CPAP機器に通信装置、医療機関と患者双方の時間的制約解決へ
京都大学は、CPAP療法中の閉塞性睡眠時無呼吸患者に対する遠隔モニタリングシステムの有用性の実証研究結果を発表した。これは同大大学院医学研究科呼吸管理睡眠制御学講座陳和夫特定教授、村瀬公彦同特定助教らの研究チームによるもの。研究成果は、米国胸部疾患学会誌「Annals of the American Thoracic Society」にオンライン掲載されている。
画像はリリースより
CPAP(Continuous Positive Airway Pressure:持続気道陽圧)療法は OSA(Obstructive Sleep Apnea:閉塞性睡眠時無呼吸)の主要な治療法で、鼻あるいは鼻と口を覆うマスクを装着し、ある一定の陽圧を気道にかける医療機器を用いて行われる。しかし、この治療法の効果を十分に得るには、適切な使用時間と使用日数を維持することが重要とされている。日本で公的保険のもとCPAP療法を継続するには、定期的な医療機関の受診が必要。CPAP機器はその使用履歴を記録する小型媒体を内蔵していることが多く、受診の際に患者さんはその媒体を持ち込み、医師がデータを確認し適宜指導を行う診療方法が広く行われている。2019 年11月現在では、少なくとも3か月に1回の受診が必要。過去に毎月の受診が義務付けられていたこともあり、現在でも少なくとも全体の70%以上の患者は毎月の診察を継続している。
頻回に診察しその都度患者に指導を行うことは疾患管理の観点からは好ましいが、患者および医療機関双方の時間的な制約が問題になっている。一方、技術の進歩によって CPAP 機器に通信装置を取り付け、無線で CPAP 機器の使用状況を把握する遠隔モニタリングシステムの利用が可能となってきた。
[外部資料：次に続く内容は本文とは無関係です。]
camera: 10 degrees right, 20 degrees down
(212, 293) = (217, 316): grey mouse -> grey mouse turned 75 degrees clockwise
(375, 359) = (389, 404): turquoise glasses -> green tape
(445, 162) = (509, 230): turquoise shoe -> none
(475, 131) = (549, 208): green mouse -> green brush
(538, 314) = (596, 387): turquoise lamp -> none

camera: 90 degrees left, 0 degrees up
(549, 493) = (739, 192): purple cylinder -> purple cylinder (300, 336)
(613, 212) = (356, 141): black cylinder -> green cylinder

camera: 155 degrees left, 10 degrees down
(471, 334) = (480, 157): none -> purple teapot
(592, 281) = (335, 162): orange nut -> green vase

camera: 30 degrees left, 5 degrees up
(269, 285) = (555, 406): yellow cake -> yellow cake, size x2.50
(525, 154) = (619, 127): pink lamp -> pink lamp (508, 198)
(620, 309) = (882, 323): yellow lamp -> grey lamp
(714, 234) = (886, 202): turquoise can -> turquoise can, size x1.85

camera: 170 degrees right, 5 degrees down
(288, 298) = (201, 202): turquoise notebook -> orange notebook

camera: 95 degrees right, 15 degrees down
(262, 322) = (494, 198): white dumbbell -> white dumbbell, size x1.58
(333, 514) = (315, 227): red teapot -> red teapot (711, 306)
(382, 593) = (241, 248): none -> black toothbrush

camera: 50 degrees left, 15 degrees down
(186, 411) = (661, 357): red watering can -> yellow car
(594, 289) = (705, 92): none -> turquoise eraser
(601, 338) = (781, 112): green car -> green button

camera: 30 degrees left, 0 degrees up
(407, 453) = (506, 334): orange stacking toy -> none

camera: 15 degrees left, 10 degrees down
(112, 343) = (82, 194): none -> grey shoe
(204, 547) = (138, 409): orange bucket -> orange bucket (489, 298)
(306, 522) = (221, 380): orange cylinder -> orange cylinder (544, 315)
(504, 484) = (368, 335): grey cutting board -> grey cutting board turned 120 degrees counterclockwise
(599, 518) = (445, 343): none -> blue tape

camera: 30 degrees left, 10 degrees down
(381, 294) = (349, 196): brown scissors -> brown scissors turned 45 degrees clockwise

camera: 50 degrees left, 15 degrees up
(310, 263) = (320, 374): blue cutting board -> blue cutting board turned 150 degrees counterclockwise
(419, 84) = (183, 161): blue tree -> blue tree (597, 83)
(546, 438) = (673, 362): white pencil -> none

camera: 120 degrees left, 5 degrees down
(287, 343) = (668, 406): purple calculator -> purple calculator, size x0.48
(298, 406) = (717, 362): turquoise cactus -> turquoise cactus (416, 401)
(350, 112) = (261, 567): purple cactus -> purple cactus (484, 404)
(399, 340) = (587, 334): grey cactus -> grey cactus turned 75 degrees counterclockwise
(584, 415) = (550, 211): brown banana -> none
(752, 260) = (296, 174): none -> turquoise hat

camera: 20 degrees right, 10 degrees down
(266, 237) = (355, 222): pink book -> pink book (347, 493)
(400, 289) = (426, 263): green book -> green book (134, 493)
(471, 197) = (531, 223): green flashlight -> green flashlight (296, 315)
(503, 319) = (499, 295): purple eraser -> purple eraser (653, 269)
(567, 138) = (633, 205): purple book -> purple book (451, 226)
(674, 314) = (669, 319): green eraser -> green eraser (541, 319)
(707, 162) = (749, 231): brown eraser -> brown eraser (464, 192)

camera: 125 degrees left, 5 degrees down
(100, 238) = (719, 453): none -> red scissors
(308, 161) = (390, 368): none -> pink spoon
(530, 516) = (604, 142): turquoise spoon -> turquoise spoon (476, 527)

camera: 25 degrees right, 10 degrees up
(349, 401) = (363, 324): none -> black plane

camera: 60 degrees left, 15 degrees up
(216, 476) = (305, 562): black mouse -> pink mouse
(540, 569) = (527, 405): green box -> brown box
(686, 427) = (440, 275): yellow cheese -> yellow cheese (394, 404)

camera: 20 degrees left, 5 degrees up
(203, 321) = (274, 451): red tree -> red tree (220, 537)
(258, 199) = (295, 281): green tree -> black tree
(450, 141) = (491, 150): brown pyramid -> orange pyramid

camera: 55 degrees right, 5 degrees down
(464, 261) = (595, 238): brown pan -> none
そこで、診察の回数を減らしても遠隔モニタリングシステムを併用して診療すれば、従来の診療方法と比べても治療アドヒアランスを維持する上で効果が劣らないことを検証する臨床試験を実施した。
遠隔モニタリング併用は治療アドヒアランスを維持、医療費削減にも効果
国内の医療機関17施設において、CPAP療法を開始して3か月以上経過、かつ、毎月あるいは隔月で受診を継続している患者508人を対象に行った。この508人を、「遠隔モニタリング群」「3か月群」「毎月群」の3 群に無作為に割り付けし、半年間経過を観察した。
1)遠隔モニタリング群―診察期間を3か月に延長し、遠隔モニタリングでCPAP療法の使用履歴を毎月確認し、使用状況の悪化があれば電話で遠隔指導を行う
2)3か月群-診察期間を3か月に延長するだけ
3)毎月群-診察期間を毎月とする
結果、観察期間において試験開始前より治療アドヒアランスが低下した患者の割合は、遠隔モニタリング群で25.5%、3か月群で33.1%、毎月群22.4%だった。統計学的解析を行い、治療アドヒアランスを維持する上で、遠隔モニタリング群は、毎月群に対し非劣性だった。一方、3か月群は、毎月群と比較して非劣性を示すことはできなかった。また、遠隔モニタリング群の患者で実際に電話指導が行われたのは約30%。患者の満足度は3か月群で高い傾向が見られた。
これらの結果より、少ない診察回数でも遠隔モニタリングシステムを併用して、治療機器の使用頻度が悪化した時に電話指導する方法は、従来の診療方法と比較して、患者の治療アドヒアランスを維持するうえで変わらないことが実証された。また、研究グループはこの試験で行った遠隔モニタリングを併用した診療方法を公的保険のもとで多くの患者に適用することで、CPAP 療法にかかる医療費が減少するという試算結果も発表した。患者の利便性と医師の働き方改革の面からもCPAP療法の遠隔医療モニタリングシステムの普及が望まれる。